NPSP's model of Organization Affiliations and the Primary Affiliation kept the option of tracking where people worked, if we needed to know that, plus any other involvement those people have with any other organizations (including our own). And through that kind of information, we could also see when donations were related to things like employer matching, influence in a foundation, etc.
Relationships
If you’re trying to understand people, you also care about relationships (spouses, parents, etc.) In my experience, actual usage here can vary widely and most organizations seem to just track a few key data points (like spouses, or guardians of enrolled children). But the NPSP Relationship object is simple and flexible, and the triggers to manage reciprocal relationships are very handy.
Fundraising
Here, actually, I’m not sure there is a lot of "functionality" need. If you look at what the Nonprofit Success Pack actually does around a fundraising data model, it’s not much: The package includes a Payment object, child to Opportunity, so you can have multiple payments on a gift. There are several opportunity record types. And NPSP also includes a lot of rollups about gifts, but I don’t consider those core as a functionality need because I think they’re no longer that hard to build with other tools. (Like DLRS.)

So while clearly nonprofits will need some features around fundraising, it may be surprising to notice that this might not be the most important area.
Could This Be Standard Functionality or “Core”?
Theoretically, the majority of the MLP that I've just outlined can be provided by Salesforce through out-of-the-box features in 2025, in a way it was not in 2008, when the NPSP was first published.
Standard Feature for Individuals and Relationships
Person Accounts are the official Salesforce method for managing individuals in a “B2C” (Business to Consumer) data model. Long a sad joke within the Salesforce world, the official company line is that they’re good now and they’re the basis for a lot of Industry cloud solutions, including Financial Services Cloud for wealth managers dealing with their clients.

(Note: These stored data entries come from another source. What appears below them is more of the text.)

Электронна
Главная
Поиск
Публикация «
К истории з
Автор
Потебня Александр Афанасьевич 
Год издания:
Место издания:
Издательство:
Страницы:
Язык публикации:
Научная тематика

I already wrote, in March 2024, that I haven’t managed to love Person Accounts. Re-read that post for my full review. But spoiler alert: I think they’re terrible. [I’m still open to having my mind changed, either that Person Accounts aren’t that bad or that it would be easier to hide the complexity from users than to do something else. But my current opinion is that we need something better than Person Accounts.]
Affiliations in the Sales Cloud Data Model
Similarly, you can enable the feature “Contacts to Multiple Accounts,” which enables a history of contacts’ relationships to accounts as they are edited. But the functionality you gain here is woefully underpowered compared to what NPSP does with Affiliations and the automation around Primary Affiliation. Could Contacts to Multiple Accounts be enhanced with some more fields and some more automation through Flow? Sure. But if you’re customizing like that, I see little benefit to using this standard Account History object rather than a fully realized custom object.
So yes, standard Salesforce features compete with the MLP that I'm advocating for Bridge. But they are complicated, confusing, and don't work well. They're not a good fit for small nonprofits with limited technical support resources.